What are you writing right now?  The first in a new Nashville based P.I. series, 2 historical short stories, and about to start the new Gunsmith and another Rat Pack book.

Do you make a living writing? If not, what is your day job?  I have made a living writing for the past 30 years.

What do you plan to write in the future?  Everything!

What made you decide to write Western fiction?  I backed into it when I was asked if I could write Westerns. I had no idea, so I said yes. I was asked to create an Adult Western series and came up with The Gunsmith. After that it was just fun—and profitable—to keep doing it.
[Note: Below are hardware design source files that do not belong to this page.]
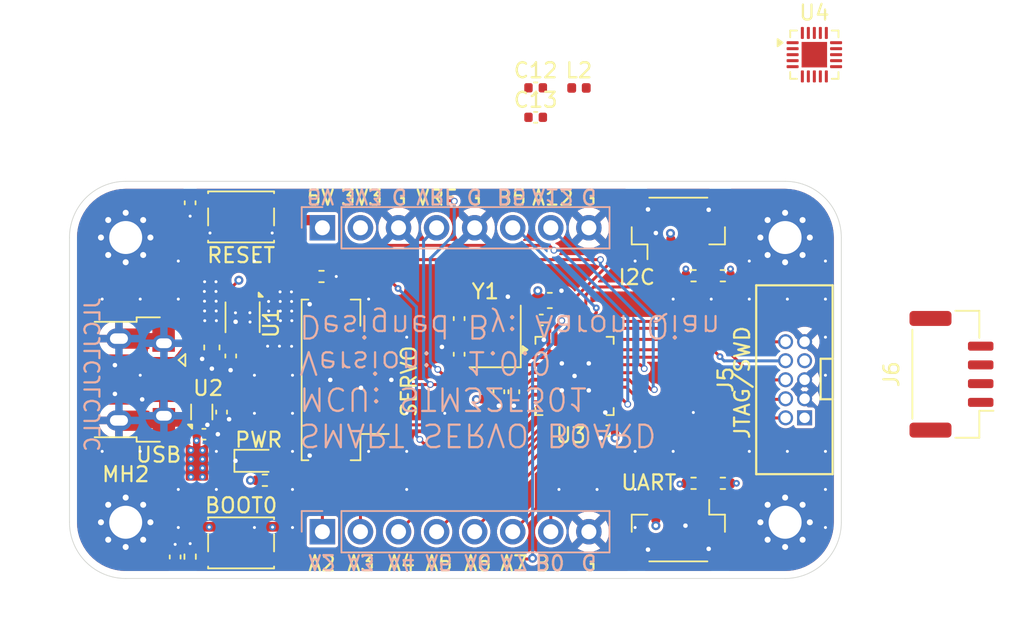
<source format=kicad_pcb>
(kicad_pcb
	(version 20241229)
	(generator "pcbnew")
	(generator_version "9.0")
	(general
		(thickness 1.6)
		(legacy_teardrops no)
	)
	(paper "USLetter")
	(layers
		(0 "F.Cu" signal)
		(4 "In1.Cu" power)
		(6 "In2.Cu" power)
		(2 "B.Cu" signal)
		(9 "F.Adhes" user "F.Adhesive")
		(11 "B.Adhes" user "B.Adhesive")
		(13 "F.Paste" user)
		(15 "B.Paste" user)
		(5 "F.SilkS" user "F.Silkscreen")
		(7 "B.SilkS" user "B.Silkscreen")
		(1 "F.Mask" user)
		(3 "B.Mask" user)
		(17 "Dwgs.User" user "User.Drawings")
		(19 "Cmts.User" user "User.Comments")
		(21 "Eco1.User" user "User.Eco1")
		(23 "Eco2.User" user "User.Eco2")
		(25 "Edge.Cuts" user)
		(27 "Margin" user)
		(31 "F.CrtYd" user "F.Courtyard")
		(29 "B.CrtYd" user "B.Courtyard")
		(35 "F.Fab" user)
		(33 "B.Fab" user)
		(39 "User.1" user)
		(41 "User.2" user)
		(43 "User.3" user)
		(45 "User.4" user)
		(47 "User.5" user)
		(49 "User.6" user)
		(51 "User.7" user)
		(53 "User.8" user)
		(55 "User.9" user)
	)
	(setup
		(stackup
			(layer "F.SilkS"
				(type "Top Silk Screen")
			)
			(layer "F.Paste"
				(type "Top Solder Paste")
			)
			(layer "F.Mask"
				(type "Top Solder Mask")
				(thickness 0.01)
			)
			(layer "F.Cu"
				(type "copper")
				(thickness 0.035)
			)
			(layer "dielectric 1"
				(type "prepreg")
				(thickness 0.1)
				(material "FR4")
				(epsilon_r 4.5)
				(loss_tangent 0.02)
			)
			(layer "In1.Cu"
				(type "copper")
				(thickness 0.035)
			)
			(layer "dielectric 2"
				(type "core")
				(thickness 1.24)
				(material "FR4")
				(epsilon_r 4.5)
				(loss_tangent 0.02)
			)
			(layer "In2.Cu"
				(type "copper")
				(thickness 0.035)
			)
			(layer "dielectric 3"
				(type "prepreg")
				(thickness 0.1)
				(material "FR4")
				(epsilon_r 4.5)
				(loss_tangent 0.02)
			)
			(layer "B.Cu"
				(type "copper")
				(thickness 0.035)
			)
			(layer "B.Mask"
				(type "Bottom Solder Mask")
				(thickness 0.01)
			)
			(layer "B.Paste"
				(type "Bottom Solder Paste")
			)
			(layer "B.SilkS"
				(type "Bottom Silk Screen")
			)
			(copper_finish "None")
			(dielectric_constraints no)
		)
		(pad_to_mask_clearance 0)
		(allow_soldermask_bridges_in_footprints no)
		(tenting front back)
		(pcbplotparams
			(layerselection 0x00000000_00000000_55555555_5755f5ff)
			(plot_on_all_layers_selection 0x00000000_00000000_00000000_00000000)
			(disableapertmacros no)
			(usegerberextensions no)
			(usegerberattributes yes)
			(usegerberadvancedattributes yes)
			(creategerberjobfile yes)
			(dashed_line_dash_ratio 12.000000)
			(dashed_line_gap_ratio 3.000000)
			(svgprecision 4)
			(plotframeref no)
			(mode 1)
			(useauxorigin no)
			(hpglpennumber 1)
			(hpglpenspeed 20)
			(hpglpendiameter 15.000000)
			(pdf_front_fp_property_popups yes)
			(pdf_back_fp_property_popups yes)
			(pdf_metadata yes)
			(pdf_single_document no)
			(dxfpolygonmode yes)
			(dxfimperialunits yes)
			(dxfusepcbnewfont yes)
			(psnegative no)
			(psa4output no)
			(plot_black_and_white yes)
			(sketchpadsonfab no)
			(plotpadnumbers no)
			(hidednponfab no)
			(sketchdnponfab yes)
			(crossoutdnponfab yes)
			(subtractmaskfromsilk no)
			(outputformat 1)
			(mirror no)
			(drillshape 1)
			(scaleselection 1)
			(outputdirectory "")
		)
	)
	(net 0 "")
	(net 1 "+3V3")
	(net 2 "GND")
	(net 3 "+5V")
	(net 4 "/NRST")
	(net 5 "/BOOT0")
	(net 6 "/VREF")
	(net 7 "Net-(LED1-A)")
	(net 8 "/JTDI")
	(net 9 "unconnected-(J1-D+-Pad3)")
	(net 10 "unconnected-(J1-ID-Pad4)")
	(net 11 "unconnected-(J1-D--Pad2)")
	(net 12 "unconnected-(J5-Pin_7-Pad7)")
	(net 13 "/JTDO_SWO")
	(net 14 "/NJTRST")
	(net 15 "/JTCK_SWCLK")
	(net 16 "/JTMS_SWDIO")
	(net 17 "/I2C1_SCL")
	(net 18 "/I2C1_SDA")
	(net 19 "/PA4")
	(net 20 "/PA7")
	(net 21 "/PA6")
	(net 22 "/PA5")
	(net 23 "/PA3")
	(net 24 "/PB0")
	(net 25 "/PA2")
	(net 26 "/PA12")
	(net 27 "/PB5")
	(net 28 "/UART1_TX")
	(net 29 "/UART1_RX")
	(net 30 "/ISNS")
	(net 31 "/POT")
	(net 32 "/M1")
	(net 33 "/M2")
	(net 34 "/PWM1")
	(net 35 "/PWM2")
	(net 36 "/OSC+")
	(net 37 "/OSC-")
	(net 38 "/+5V_TRX")
	(net 39 "/A")
	(net 40 "unconnected-(J6-MountPin-PadMP)")
	(net 41 "/B")
	(net 42 "/LED2")
	(net 43 "/V_DIV")
	(net 44 "/I2C_SCL")
	(net 45 "/SW1")
	(net 46 "/ENC_B")
	(net 47 "/MOTOR_IN2")
	(net 48 "/+5V_MCU")
	(net 49 "/MOTOR_IN1")
	(net 50 "/MOTOR_EN")
	(net 51 "/I2C_SDA")
	(net 52 "/LED1")
	(net 53 "/DE")
	(net 54 "/ENC_A")
	(net 55 "/SWDIO")
	(net 56 "/CURRENT_SENSE")
	(footprint "Capacitor_SMD:C_0603_1608Metric" (layer "F.Cu") (at 146.3 95.7 180))
	(footprint "Package_DFN_QFN:QFN-32-1EP_5x5mm_P0.5mm_EP3.45x3.45mm" (layer "F.Cu") (at 147.95 100.7375))
	(footprint "Capacitor_SMD:C_0402_1005Metric" (layer "F.Cu") (at 125.01 99.405 90))
	(footprint "Capacitor_SMD:C_0402_1005Metric" (layer "F.Cu") (at 145.355 81.51))
	(footprint "Resistor_SMD:R_0402_1005Metric" (layer "F.Cu") (at 131.065 94.1))
	(footprint "Package_DFN_QFN:UQFN-20-1EP_3x3mm_P0.4mm_EP1.7x1.7mm" (layer "F.Cu") (at 163.95 79.3))
	(footprint "Button_Switch_SMD:SW_SPST_PTS810" (layer "F.Cu") (at 125.7 90.125))
	(footprint "Capacitor_SMD:C_0402_1005Metric" (layer "F.Cu") (at 123.22 104.625 180))
	(footprint "Connector_JST:JST_GH_BM04B-GHS-TBT_1x04-1MP_P1.25mm_Vertical" (layer "F.Cu") (at 173.1 100.625 90))
	(footprint "Capacitor_SMD:C_0402_1005Metric" (layer "F.Cu") (at 142.9 101.7925 90))
	(footprint "MountingHole:MountingHole_2.2mm_M2_Pad_Via" (layer "F.Cu") (at 162 110.5))
	(footprint "Capacitor_SMD:C_0402_1005Metric" (layer "F.Cu") (at 145.73 97 180))
	(footprint "Capacitor_SMD:C_0402_1005Metric" (layer "F.Cu") (at 124.4 103.15 90))
	(footprint "Crystal:Crystal_SMD_3225-4Pin_3.2x2.5mm" (layer "F.Cu") (at 142.65 98.1 90))
	(footprint "Connector_JST:JST_ZH_B5B-ZR-SM4-TF_1x05-1MP_P1.50mm_Vertical" (layer "F.Cu") (at 133 101 90))
	(footprint "Connector_USB:USB_Micro-B_Amphenol_10103594-0001LF_Horizontal" (layer "F.Cu") (at 118.665 101 -90))
	(footprint "Button_Switch_SMD:SW_SPST_PTS810" (layer "F.Cu") (at 125.7 111.875))
	(footprint "Capacitor_SMD:C_0603_1608Metric" (layer "F.Cu") (at 123.75 98.835 90))
	(footprint "Resistor_SMD:R_0402_1005Metric" (layer "F.Cu") (at 155.89 107.9 180))
	(footprint "Resistor_SMD:R_0402_1005Metric" (layer "F.Cu") (at 122.3 112.795 90))
	(footprint "LED_SMD:LED_0603_1608Metric" (layer "F.Cu") (at 126.7375 106.4))
	(footprint "Package_DFN_QFN:UDFN-4-1EP_1x1mm_P0.65mm_EP0.48x0.48mm" (layer "F.Cu") (at 123.075 103.14 90))
	(footprint "MountingHole:MountingHole_2.2mm_M2_Pad_Via" (layer "F.Cu") (at 118 91.5))
	(footprint "Resistor_SMD:R_0402_1005Metric" (layer "F.Cu") (at 127.2875 107.7))
	(footprint "lib:IDC-TH_10P-P1.27-X1270WV-2X05A-6TV01" (layer "F.Cu") (at 162.67 100.99 90))
	(footprint "Inductor_SMD:L_0402_1005Metric" (layer "F.Cu") (at 148.245 81.52))
	(footprint "Resistor_SMD:R_0402_1005Metric" (layer "F.Cu") (at 155.89 94.05))
	(footprint "Capacitor_SMD:C_0402_1005Metric" (layer "F.Cu") (at 140.25 96.91 90))
	(footprint "Resistor_SMD:R_0402_1005Metric" (layer "F.Cu") (at 157.845 94.05 180))
	(footprint "Inductor_SMD:L_0402_1005Metric" (layer "F.Cu") (at 141.9 101.7975 -90))
	(footprint "Package_SON:WSON-8-1EP_2x2mm_P0.5mm_EP0.9x1.6mm" (layer "F.Cu") (at 125.8 96.825 -90))
	(footprint "Capacitor_SMD:C_0402_1005Metric" (layer "F.Cu") (at 145.355 83.48))
	(footprint "Connector_JST:JST_SH_BM04B-SRSS-TB_1x04-1MP_P1.00mm_Vertical" (layer "F.Cu") (at 154.875 111.1 180))
	(footprint "Connector_JST:JST_SH_BM04B-SRSS-TB_1x04-1MP_P1.00mm_Vertical"
		(layer "F.Cu")
		(uuid "dd04042e-4695-44cd-bfef-6c501195a171")
		(at 154.875 90.85)
		(descr "JST SH series connector, BM04B-SRSS-TB (http://www.jst-mfg.com/product/pdf/eng/eSH.pdf), generated with kicad-footprint-generator")
		(tags "connector JST SH vertical")
		(property "Reference" "J3"
			(at 0 -2.75 0)
			(layer "F.Fab")
			(hide yes)
			(uuid "28c2da96-c862-4b38-a355-53ebb06a0255")
			(effects
				(font
					(size 1 1)
					(thickness 0.15)
				)
			)
		)
		(property "Value" "Conn_01x04_MountingPin"
			(at 0 3.3 0)
			(layer "F.Fab")
			(hide yes)
			(uuid "62922c36-623d-43fa-b1b2-c516951b42bf")
			(effects
				(font
					(size 1 1)
					(thickness 0.15)
				)
			)
		)
		(property "Datasheet" "~"
			(at 0 0 0)
			(unlocked yes)
			(layer "F.Fab")
			(hide yes)
			(uuid "2ee40dcd-fcdb-43c2-8d63-48673ec3ab0c")
			(effects
				(font
					(size 1.27 1.27)
					(thickness 0.15)
				)
			)
		)
		(property "Description" "Generic connectable mounting pin connector, single row, 01x04, script generated (kicad-library-utils/schlib/autogen/connector/)"
			(at 0 0 0)
			(unlocked yes)
			(layer "F.Fab")
			(hide yes)
			(uuid "96dfe9bb-ab67-4161-9ca3-12c31fe5995a")
			(effects
				(font
					(size 1.27 1.27)
					(thickness 0.15)
				)
			)
		)
		(property "LCSC" "C160390"
			(at 0 0 0)
			(layer "F.SilkS")
			(hide yes)
			(uuid "c5c68194-47cf-4ca9-bdc7-1c983faac78e")
			(effects
				(font
					(size 1.27 1.27)
					(thickness 0.15)
				)
			)
		)
		(property ki_fp_filters "Connector*:*_1x??-1MP*")
		(path "/e2655934-ceb8-4a44-b95d-e56221f4a16d")
		(sheetname "/")
		(sheetfile "servo-dev-board.kicad_sch")
		(attr smd)
		(fp_line
			(start -3.11 -0.04)
			(end -3.11 1.11)
			(stroke
				(width 0.12)
				(type solid)
			)
			(layer "F.SilkS")
			(uuid "2650e98b-510d-473d-81d2-f481dbe309c4
... [655325 chars truncated]
</source>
  1. So inspirational. I never tire of reading interviews with one of the greats. Thanks, RJR!

  2. Bob Randisi is a credit to his profession. While frequently categorized as a Western writer, his first true love is P.I./detective works, and his contributions as a writer, editor, staunch supporter of that genre and otherwise (such as creating the Shamus Award) should never be overlooked.

    I have never read an RJR work that was not enjoyable. Fast-paced and entertaining, they keep me turning the pages. What more can a fiction writer hope for than to entertain their reader?

    If one has never partaken of a Randisi book you really are missing out. At more than 540 novels there are plenty to choose from. (If you want to select a non-Western, try reading one of the recent Rat Pack/Eddie G. mysteries for a walk back in time.)

    Knowledgeable, informative and helpful, I feel very honored to call Bob Randisi my friend.

    Tom Roberts
    Black Dog Books

  3. I'm glad RJR mentioned Bat Masterson and THE HAM REPORTER. SUPERB novel and Mr. Randisi's Masterson short story westerns are among my favorites.